• Work task: Leaving the pictures aside, repeat every line below exactly.

(The input Opens)

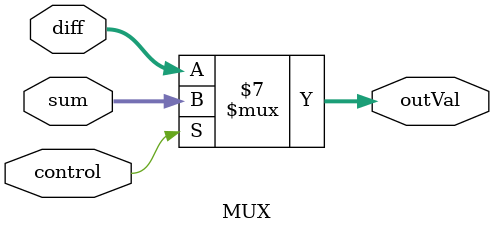
<source format=sv>
module MUX(input logic control, input logic [5:0] sum, input logic [5:0] diff, output logic [5:0] outVal);

always_comb begin
	if(control==1'b1)
		outVal<=sum;
	else if(control==1'b0)
		outVal<=diff;
	else
		outVal<=diff;
end

endmodule

</source>
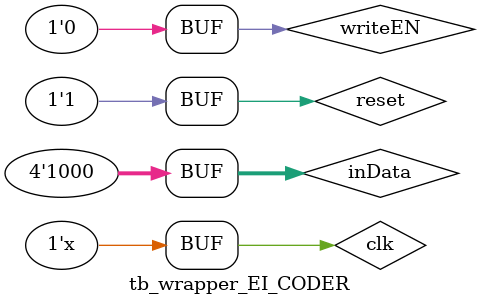
<source format=sv>
`timescale 1ns / 1ps


 
module tb_wrapper_EI_CODER();

    parameter DATA_WIDTH     =  4    ;
    parameter ADDR_WIDTH     =  2    ;  
    parameter halfCLK_PERIOD = 10    ;
    parameter inCLK_PERIOD   = 20    ;

    reg                   clk      ;
    reg			  reset	   ;
    reg			  writeEN  ;
    reg	[DATA_WIDTH-1:0]  inData   ;




initial begin : init
	clk  	= 1'b1 ;
	reset   = 1'b1 ;
	inData  = '0   ;
	writeEN = 1'b0 ;
end
 

always #(halfCLK_PERIOD) 	clk = ~clk ;


initial begin : RESET
	for(int i = 0; i < 5; i++) begin
		reset = 1'b0 ;
		#CLK_PERIOD ;	
	end
	reset = 1'b1 ;
end


initial begin : WRITE
	for(int i = 0; i < 6; i++) begin
		#CLK_PERIOD ;	
	end
	writeEN = 1'b1 ;
	inData = 4'b1011;                                                                  // B
	#CLK_PERIOD writeEN = 1'b0;
	
	for(int i = 0; i < 85; i++) begin
		#CLK_PERIOD ;	
	end

	for(int i = 0; i < 6; i++) begin
		#CLK_PERIOD ;	
	end
	writeEN = 1'b1 ;
	inData = 4'b1111;                                                                  // F
	#CLK_PERIOD writeEN = 1'b0;

	for(int i = 0; i < 6; i++) begin
		#CLK_PERIOD ;	
	end
	writeEN = 1'b1 ;
	inData = 4'b1110;                                                                  // E
	#CLK_PERIOD writeEN = 1'b0;

	for(int i = 0; i < 6; i++) begin
		#CLK_PERIOD ;	
	end
	writeEN = 1'b1 ;
	inData = 4'b0101;                                                                  // 5
	#CLK_PERIOD writeEN = 1'b0;

	for(int i = 0; i < 6; i++) begin
		#CLK_PERIOD ;	
	end
	writeEN = 1'b1 ;
	inData = 4'b1010;                                                                  // A
	#CLK_PERIOD writeEN = 1'b0;

	for(int i = 0; i < 6; i++) begin
		#CLK_PERIOD ;	
	end
	writeEN = 1'b1 ;
	inData = 4'b1000;                                                                  // 8  --> ERROR raise
	#CLK_PERIOD writeEN = 1'b0;
end




wrapper_EI_CODER u_EI_CODER (
	//input EI
    	.inClock	(clk	),
    	.inReset	(reset	),    
    	
    	.inWriteEnable	(writeEN),
	.inCPUdata 	(inData	),
	
	//CODER
	.o_sinI		(	),
	.o_sinQ		(	)	
) ;


endmodule 





</source>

(The input Closes)

• Written answer:
<source format=sv>
module MUX(input logic control, input logic [5:0] sum, input logic [5:0] diff, output logic [5:0] outVal);

always_comb begin
	if(control==1'b1)
		outVal<=sum;
	else if(control==1'b0)
		outVal<=diff;
	else
		outVal<=diff;
end

endmodule

</source>
<source format=sv>
`timescale 1ns / 1ps


 
module tb_wrapper_EI_CODER();

    parameter DATA_WIDTH     =  4    ;
    parameter ADDR_WIDTH     =  2    ;  
    parameter halfCLK_PERIOD = 10    ;
    parameter inCLK_PERIOD   = 20    ;

    reg                   clk      ;
    reg			  reset	   ;
    reg			  writeEN  ;
    reg	[DATA_WIDTH-1:0]  inData   ;




initial begin : init
	clk  	= 1'b1 ;
	reset   = 1'b1 ;
	inData  = '0   ;
	writeEN = 1'b0 ;
end
 

always #(halfCLK_PERIOD) 	clk = ~clk ;


initial begin : RESET
	for(int i = 0; i < 5; i++) begin
		reset = 1'b0 ;
		#CLK_PERIOD ;	
	end
	reset = 1'b1 ;
end


initial begin : WRITE
	for(int i = 0; i < 6; i++) begin
		#CLK_PERIOD ;	
	end
	writeEN = 1'b1 ;
	inData = 4'b1011;                                                                  // B
	#CLK_PERIOD writeEN = 1'b0;
	
	for(int i = 0; i < 85; i++) begin
		#CLK_PERIOD ;	
	end

	for(int i = 0; i < 6; i++) begin
		#CLK_PERIOD ;	
	end
	writeEN = 1'b1 ;
	inData = 4'b1111;                                                                  // F
	#CLK_PERIOD writeEN = 1'b0;

	for(int i = 0; i < 6; i++) begin
		#CLK_PERIOD ;	
	end
	writeEN = 1'b1 ;
	inData = 4'b1110;                                                                  // E
	#CLK_PERIOD writeEN = 1'b0;

	for(int i = 0; i < 6; i++) begin
		#CLK_PERIOD ;	
	end
	writeEN = 1'b1 ;
	inData = 4'b0101;                                                                  // 5
	#CLK_PERIOD writeEN = 1'b0;

	for(int i = 0; i < 6; i++) begin
		#CLK_PERIOD ;	
	end
	writeEN = 1'b1 ;
	inData = 4'b1010;                                                                  // A
	#CLK_PERIOD writeEN = 1'b0;

	for(int i = 0; i < 6; i++) begin
		#CLK_PERIOD ;	
	end
	writeEN = 1'b1 ;
	inData = 4'b1000;                                                                  // 8  --> ERROR raise
	#CLK_PERIOD writeEN = 1'b0;
end




wrapper_EI_CODER u_EI_CODER (
	//input EI
    	.inClock	(clk	),
    	.inReset	(reset	),    
    	
    	.inWriteEnable	(writeEN),
	.inCPUdata 	(inData	),
	
	//CODER
	.o_sinI		(	),
	.o_sinQ		(	)	
) ;


endmodule 





</source>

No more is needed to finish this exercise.